#### Set problem
Write out every line of the data below word for word, leaving out the pictures.

#### Data to use
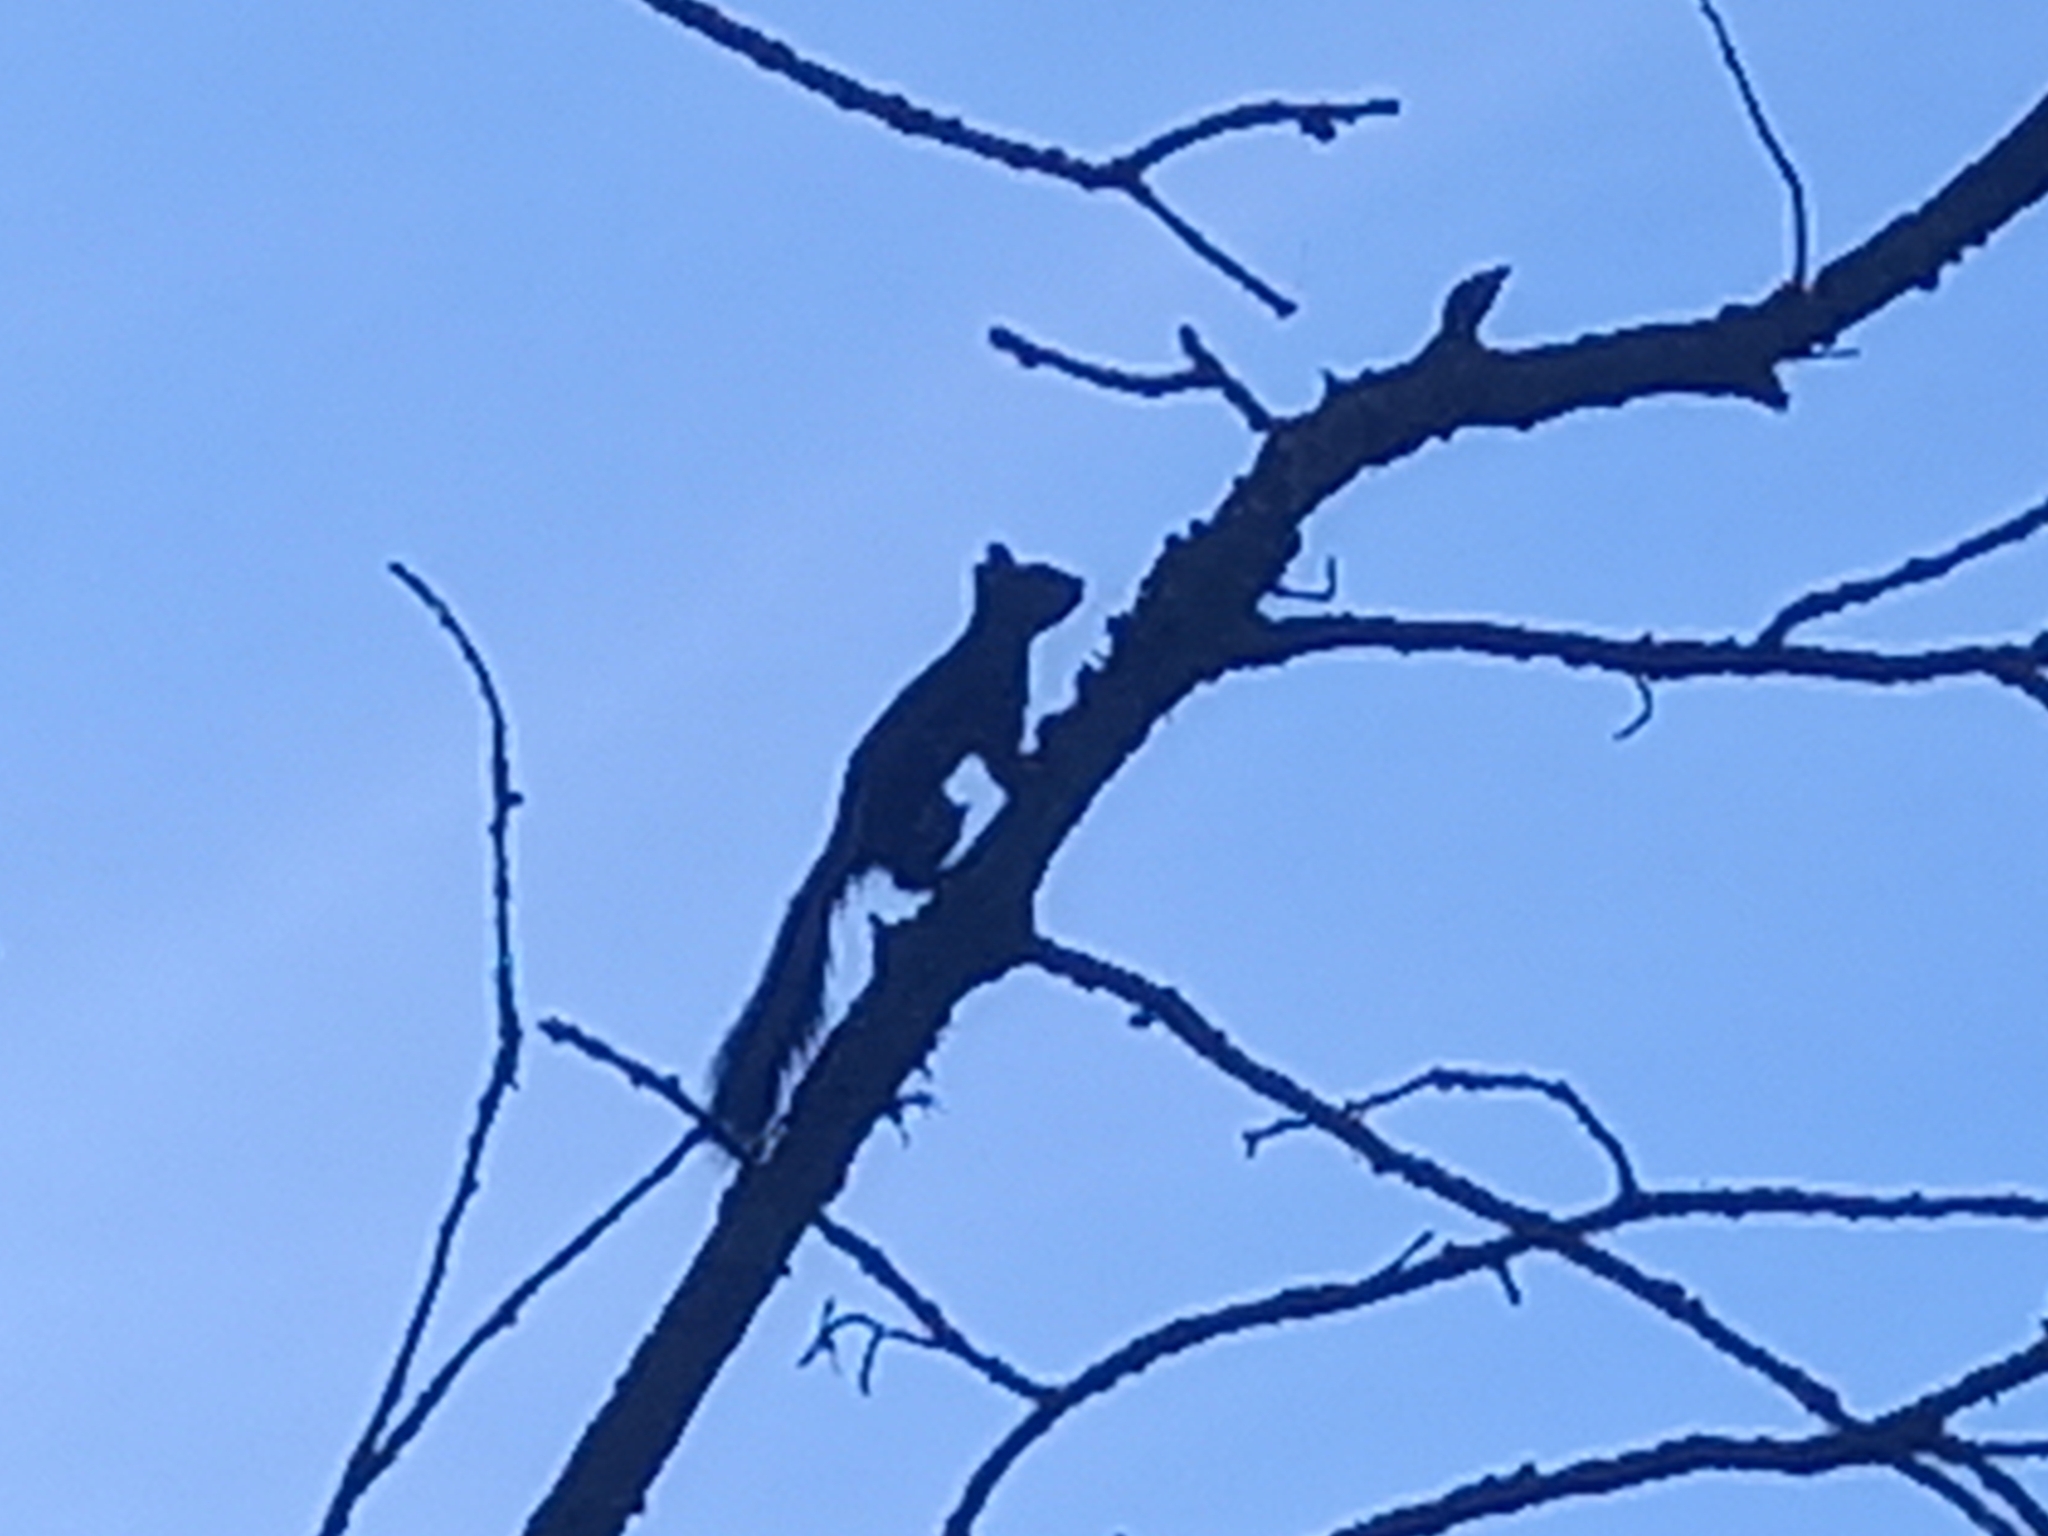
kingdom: Animalia
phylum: Chordata
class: Mammalia
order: Rodentia
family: Sciuridae
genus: Sciurus
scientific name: Sciurus vulgaris
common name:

#### Answer for the task
kingdom: Animalia
phylum: Chordata
class: Mammalia
order: Rodentia
family: Sciuridae
genus: Sciurus
scientific name: Sciurus vulgaris
common name:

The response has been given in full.